The town of Stuart features a Riverwalk path that’s perfect for walking along while you digest large amounts of smoked meat and fish. Starting in Historic Downtown Stuart and winding along the St. Lucie River, you can take in awesome views as you make your way past parks, shops, ice cream and fudge spots, and other bars and eateries. Local events frequently occur along the Riverwalk, including tons of live music, so take your time and enjoy the fun.
5. Bathtub Reef Beach
Florida’s beaches are undeniably seductive. The warm, clear water, white sand, and shady palm trees of Stuart’s Bathtub Reef Beach make it the favorite shoreline for locals and tourists alike. It’s called “Bathtub Reef” because the water is as warm as your bathtub, and it’s also got a coral reef right off the shore for scuba divers and snorkelers to explore.
The lagoon features very calm and shallow water, so it’s perfect for kids or anyone looking to enjoy a more relaxing day at the beach.
6. House of Refuge Museum at Gilbert’s Bar
Pay tribute to Florida’s fascinating past at the House of Refuge Museum at Gilbert’s Bar. This building is Martin County’s oldest, built in 1876, and is the only house of refuge left standing of the ten originally built. These houses of refuge were created to be safe havens for sailors and shipwreck victims along the Florida coast. Each house had a keeper that could provide food, shelter, and medical attention to anyone who washed up on shore.
When the U.S. Coast Guard was founded, the house of refuge at Gilbert’s Bar became a Coast Guard Station and played an important role in WWII as a lookout for German U-boats. It was decommissioned in 1945 and turned into a museum.
There are lots of signs here for self-guided tours. Read shipwreck reports and keepers’ logs, admire the antique furnishings, and learn about maritime history with displays of antique equipment. The views from the museum’s location on the St. Lucie Rocks are absolutely breathtaking, and, if you’re a diver, you can explore the Georges Valentine shipwreck just offshore.

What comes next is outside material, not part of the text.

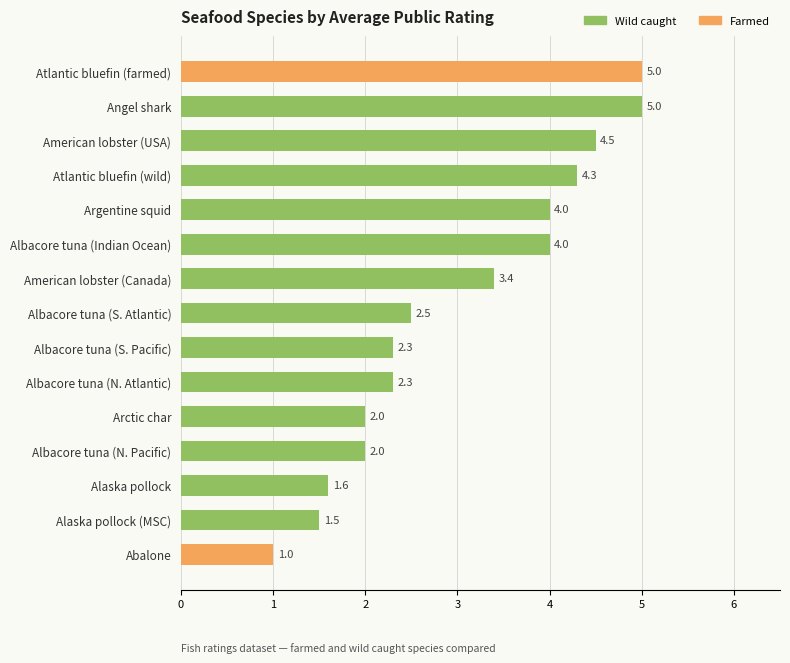

Between American lobster (USA) and Albacore tuna (Indian Ocean), which is larger?

American lobster (USA)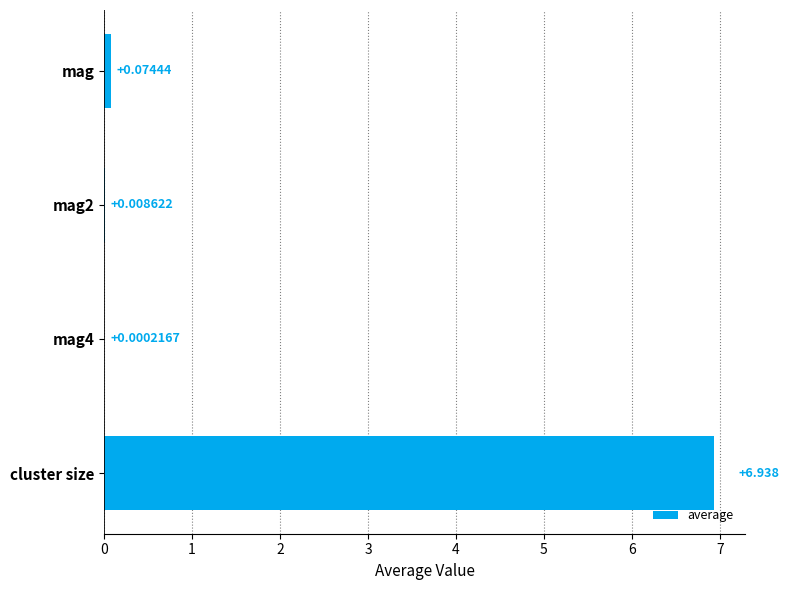

At which label is the value closest to 3?

mag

A cruise along the Martin Grade not only takes you to a paradise filled with divine beaches and stellar BBQ, it’s also an adventure in and of itself. The quiet drive through one of Florida’s last stretches of wild and untamed beauty is an experience that many have yet to discover. It’s the perfect reminder to slow down and enjoy the ride as you adventure through Florida.